REQUEST —
Nothing goes in the answer except the line that contains "- [Référence de" and the lines after it to the end of the material below, unchanged.
━━━ GIVEN DATA ━━━
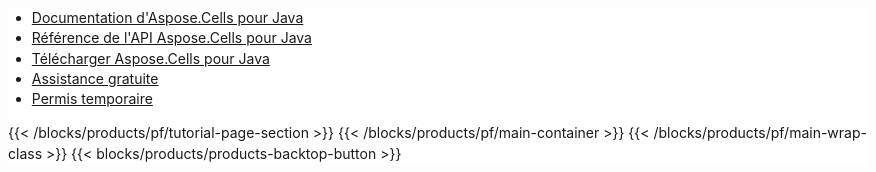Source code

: - [Documentation d'Aspose.Cells pour Java](https://docs.aspose.com/cells/java/)
- [Référence de l'API Aspose.Cells pour Java](https://reference.aspose.com/cells/java/)
- [Télécharger Aspose.Cells pour Java](https://releases.aspose.com/cells/java/)
- [Assistance gratuite](https://forum.aspose.com/)
- [Permis temporaire](https://purchase.aspose.com/temporary-license/)


{{< /blocks/products/pf/tutorial-page-section >}}
{{< /blocks/products/pf/main-container >}}
{{< /blocks/products/pf/main-wrap-class >}}
{{< blocks/products/products-backtop-button >}}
━━━
ANSWER TO THIS PROBLEM —
- [Référence de l'API Aspose.Cells pour Java](https://reference.aspose.com/cells/java/)
- [Télécharger Aspose.Cells pour Java](https://releases.aspose.com/cells/java/)
- [Assistance gratuite](https://forum.aspose.com/)
- [Permis temporaire](https://purchase.aspose.com/temporary-license/)


{{< /blocks/products/pf/tutorial-page-section >}}
{{< /blocks/products/pf/main-container >}}
{{< /blocks/products/pf/main-wrap-class >}}
{{< blocks/products/products-backtop-button >}}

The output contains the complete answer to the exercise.